Request a Review with a Contribution!



From the director of The Fugitive comes Collateral Damage, an action thriller from 2002 starring Arnold Schwarzenegger as a fireman who is out for revenge after his family is killed by terrorists.

The film was a flop at the box-office and that's not too surprising seeing as it was released only under a year after 9/11 and it's unlikely that everyone was already in the mood for this kind of movie. That said, this was a very decent, action-packed flick with an Arnold Schwarzenegger on top form. After the underwhelming (and very wacky) The 6th Day, Collateral Damage was a welcome return to good old-fashioned over-the-top action films, even if audiences hardly flocked to it and critics didn't exactly praise it.
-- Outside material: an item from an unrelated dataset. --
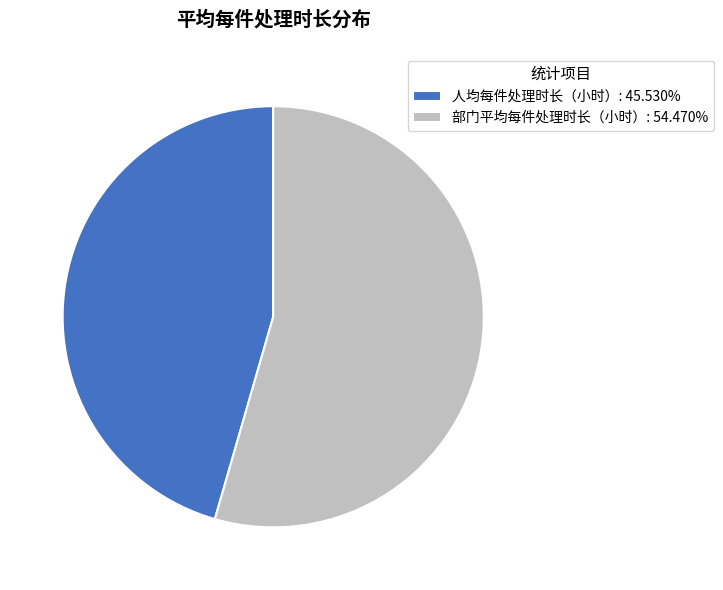

Is the sum of 人均每件处理时长（小时）: 45.530% and 部门平均每件处理时长（小时）: 54.470% greater than half?

Yes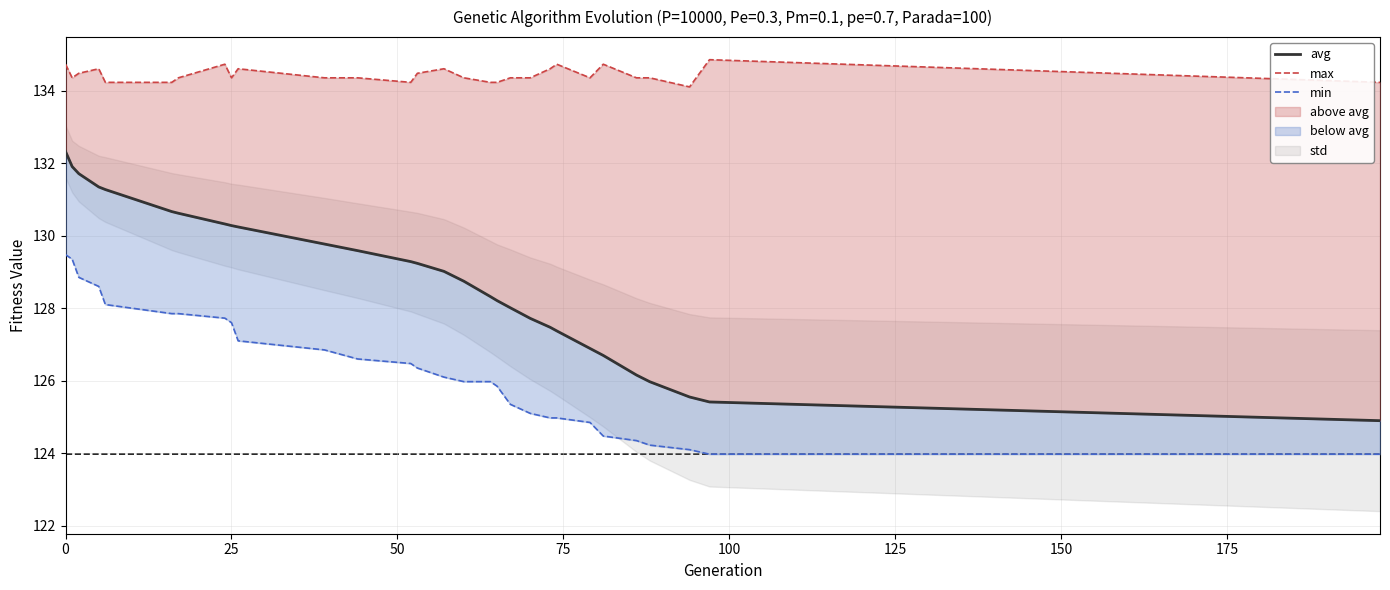

True or false: max and avg intersect in this chart.

False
Apart from a few dodgy CGI effects, the film looks great and it's just good to see Arnie going around punching people in the face, throwing people off cliffs, setting fire to everything and bursting into rooms shouting and wielding a baseball bat.
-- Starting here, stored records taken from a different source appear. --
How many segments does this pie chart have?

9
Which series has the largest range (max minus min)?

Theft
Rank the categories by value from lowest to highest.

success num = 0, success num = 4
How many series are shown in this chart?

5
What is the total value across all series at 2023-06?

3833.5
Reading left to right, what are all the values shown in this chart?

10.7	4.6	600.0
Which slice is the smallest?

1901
There's not much more to this film except for a clever twist near the end but it's an enjoyable, straight-forward ride with a great supporting cast which includes John Turturro, Elias Koteas and John Leguizamo. Schwarzenegger himself delivers a genuinely solid, convincing performance, even if he does slip in a goofy one-liner in there and plays the most "MacGuyver" of all the firemen. The film isn't too shy to include a massive explosion in almost every scene or kill off major characters, which keeps things entertaining throughout. It's not too clear what the film is trying to say about the state of the world at that point, it's likely even the film itself doesn't know, but it doesn't need to: its goal was to be a punchy, mostly brainless actioner and it did that well.

Collateral Damage might not make most people's Top 5 when thinking about the best Arnold Schwarzenegger films around but, as an action thriller, it's silly and energetic enough to get the job done. This is a good old-fashioned action movie with a bittersweet modern edge.